**Prompt:** Return every line of the data below word for word, with no changes.
-- start Data shown --
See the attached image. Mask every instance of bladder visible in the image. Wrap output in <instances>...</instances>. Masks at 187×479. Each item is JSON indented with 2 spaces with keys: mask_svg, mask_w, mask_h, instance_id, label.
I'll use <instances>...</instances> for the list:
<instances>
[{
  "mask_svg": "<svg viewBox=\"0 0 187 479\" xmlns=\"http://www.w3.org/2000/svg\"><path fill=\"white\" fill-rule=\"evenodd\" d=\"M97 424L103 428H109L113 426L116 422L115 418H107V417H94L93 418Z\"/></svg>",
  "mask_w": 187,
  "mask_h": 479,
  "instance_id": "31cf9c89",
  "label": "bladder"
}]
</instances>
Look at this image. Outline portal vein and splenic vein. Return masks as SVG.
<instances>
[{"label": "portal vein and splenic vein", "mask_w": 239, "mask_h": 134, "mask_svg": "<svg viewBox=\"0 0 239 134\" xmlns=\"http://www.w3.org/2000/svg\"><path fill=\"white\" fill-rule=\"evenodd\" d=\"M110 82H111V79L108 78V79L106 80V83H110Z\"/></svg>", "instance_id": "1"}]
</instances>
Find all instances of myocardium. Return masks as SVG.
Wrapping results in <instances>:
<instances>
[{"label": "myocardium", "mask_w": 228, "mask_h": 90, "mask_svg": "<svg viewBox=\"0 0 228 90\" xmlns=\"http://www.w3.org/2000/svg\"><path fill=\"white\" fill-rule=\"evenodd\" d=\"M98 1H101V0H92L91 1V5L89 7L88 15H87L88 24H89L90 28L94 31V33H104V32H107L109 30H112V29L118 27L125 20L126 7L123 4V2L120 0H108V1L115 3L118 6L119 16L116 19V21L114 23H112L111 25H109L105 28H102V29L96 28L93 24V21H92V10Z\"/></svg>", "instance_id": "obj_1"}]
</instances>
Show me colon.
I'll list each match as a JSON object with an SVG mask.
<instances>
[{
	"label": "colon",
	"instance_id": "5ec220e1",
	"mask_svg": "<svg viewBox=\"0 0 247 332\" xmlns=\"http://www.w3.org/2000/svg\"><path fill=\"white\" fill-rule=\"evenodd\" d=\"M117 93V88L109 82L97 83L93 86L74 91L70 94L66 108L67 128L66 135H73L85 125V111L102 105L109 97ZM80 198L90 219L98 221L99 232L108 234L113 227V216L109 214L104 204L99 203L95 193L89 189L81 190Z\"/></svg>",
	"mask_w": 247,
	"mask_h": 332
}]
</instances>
-- end Data shown --
**Output:**
See the attached image. Mask every instance of bladder visible in the image. Wrap output in <instances>...</instances>. Masks at 187×479. Each item is JSON indented with 2 spaces with keys: mask_svg, mask_w, mask_h, instance_id, label.
I'll use <instances>...</instances> for the list:
<instances>
[{
  "mask_svg": "<svg viewBox=\"0 0 187 479\" xmlns=\"http://www.w3.org/2000/svg\"><path fill=\"white\" fill-rule=\"evenodd\" d=\"M97 424L103 428H109L113 426L116 422L115 418H107V417H94L93 418Z\"/></svg>",
  "mask_w": 187,
  "mask_h": 479,
  "instance_id": "31cf9c89",
  "label": "bladder"
}]
</instances>
Look at this image. Outline portal vein and splenic vein. Return masks as SVG.
<instances>
[{"label": "portal vein and splenic vein", "mask_w": 239, "mask_h": 134, "mask_svg": "<svg viewBox=\"0 0 239 134\" xmlns=\"http://www.w3.org/2000/svg\"><path fill=\"white\" fill-rule=\"evenodd\" d=\"M110 82H111V79L108 78V79L106 80V83H110Z\"/></svg>", "instance_id": "1"}]
</instances>
Find all instances of myocardium. Return masks as SVG.
Wrapping results in <instances>:
<instances>
[{"label": "myocardium", "mask_w": 228, "mask_h": 90, "mask_svg": "<svg viewBox=\"0 0 228 90\" xmlns=\"http://www.w3.org/2000/svg\"><path fill=\"white\" fill-rule=\"evenodd\" d=\"M98 1H101V0H92L91 1V5L89 7L88 15H87L88 24H89L90 28L94 31V33H104V32H107L109 30H112V29L118 27L125 20L126 7L123 4V2L120 0H108V1L115 3L118 6L119 16L116 19V21L114 23H112L111 25H109L105 28H102V29L96 28L93 24V21H92V10Z\"/></svg>", "instance_id": "obj_1"}]
</instances>
Show me colon.
I'll list each match as a JSON object with an SVG mask.
<instances>
[{
	"label": "colon",
	"instance_id": "5ec220e1",
	"mask_svg": "<svg viewBox=\"0 0 247 332\" xmlns=\"http://www.w3.org/2000/svg\"><path fill=\"white\" fill-rule=\"evenodd\" d=\"M117 93V88L109 82L97 83L93 86L74 91L70 94L66 108L67 128L66 135H73L85 125V111L102 105L109 97ZM80 198L90 219L98 221L99 232L108 234L113 227V216L109 214L104 204L99 203L95 193L89 189L81 190Z\"/></svg>",
	"mask_w": 247,
	"mask_h": 332
}]
</instances>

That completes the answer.